++++ Document extract

This also allows for a better understanding of the attitudes of the time. Dennis Quaid's confused Frank just wants to be "cured" of his homosexuality, and his inability to express anything in modern terms makes his struggle all the more poignant.

Completing the triangle, Dennis Haysbert plays a man very concious of how society looks at him, but is determined not to be oppressed by it. In many ways, his down-to-earth character anchors the film and makes it more real. It is easy to believe that he would become a confidant, and he balances precariously between over-the-top and understatement (sort of a clash between the modern and traditional acting styles) and brings a personality to what could easily have become a stock "enlightened Negro" character.

The film has a very strident color palette, courtesy of cinematographer Edward Lachman and production designer Mark Friedberg, but it is in the use of music that it is most sophisticated.

The score, by Elmer Bernstein, was a shoo-in for the Oscar until Frida showed up, requiring a bunch of technical awards as a booby prize for not winning Best Picture (Oscar politics bullshit, yes). This was the most critically acclaimed film score in years, with every critic, even the ones that only mention music in a negative way, gushing over Bernstein's contribution.

Bernstein wrote a score in the style of the melodrama, but what he brought to it was a sense of reality that a younger composer, who was not active at the time depicted (even if Bernstein was better known for his excellent, steamy jazz-influenced scores for The Man With the Golden Arm and A Walk On the Wild Side then), would be struggling to evoke. Musically, this score is on a par with Bernstein's classic score for To Kill A Mockingbird, having all of the beauty and lushness, but with a maturity not present (and not necessary, really) for that film.

++++++++
++++ Information supplied

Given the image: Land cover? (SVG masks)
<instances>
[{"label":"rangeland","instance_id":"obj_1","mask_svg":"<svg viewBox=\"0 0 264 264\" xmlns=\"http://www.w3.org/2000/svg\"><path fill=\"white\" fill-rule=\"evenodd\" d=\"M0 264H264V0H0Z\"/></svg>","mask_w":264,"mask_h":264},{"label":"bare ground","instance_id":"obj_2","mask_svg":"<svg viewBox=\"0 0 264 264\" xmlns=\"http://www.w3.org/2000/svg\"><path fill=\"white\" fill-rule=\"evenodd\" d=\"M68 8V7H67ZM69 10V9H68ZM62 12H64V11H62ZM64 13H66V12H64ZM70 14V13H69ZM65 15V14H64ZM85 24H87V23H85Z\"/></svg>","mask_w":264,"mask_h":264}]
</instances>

++++++++

> Tasks and exercises:
1. Translate this sentence from the film review into Spanish: "In many ways, his down-to-earth character anchors the film and makes it more real."
2. For each statement, answer yes or no according to the film review, and quote the words that decide it.
(a) The score was written by Elmer Bernstein.
(b) Edward Lachman was the film's production designer.
(c) The reviewer finds the film most sophisticated in its color palette.
3. Pick up the film review after its last sentence and keep writing it.
The lines are separate material, apart from the film review.

> Answers to each task:
1. En muchos sentidos, su personaje con los pies en la tierra ancla la película y la hace más real.

2.
(a) Yes: "The score, by Elmer Bernstein"
(b) No: "cinematographer Edward Lachman and production designer Mark Friedberg"
(c) No: "but it is in the use of music that it is most sophisticated"

3.
The score is not just there to be heard, to evoke the location or to tell the audience what to feel. Instead, it underlines the character's emotions, often filling in feelings that can not be expressed by the characters. The cue, "Hit," for example, begins with a beautiful strings-heavy presentation of the main theme, but it is too fast, too enthusiastic... too desperate. The cue breaks down later and then explodes in brass, but it is this moment, at the beginning of the cue, when the music is trying so hard, but not - quite - what it should be, that communicates that there is something wrong with what one is seeing on the screen.

Bernstein's score is also given quite a bit of priority in the film's sound mix (the DTS track doesn't have a hell of a lot going on in the rear channels, but it sure does deliver the music with authority), allowing his delicate piano, evocative flute and wrenching strings to come out when they need to be out.

Kudos to writer-director Todd Haynes for taking a film that could have had the relevancy of an after-school special and turning it into a brilliant work of art. First, he does not succumb to the "Hollywood ending." Even if there is a glimmer of hope at the end, the film follows true to the social mores of the era depicted, down to the uncomfortable moments that would be cliche in another movie.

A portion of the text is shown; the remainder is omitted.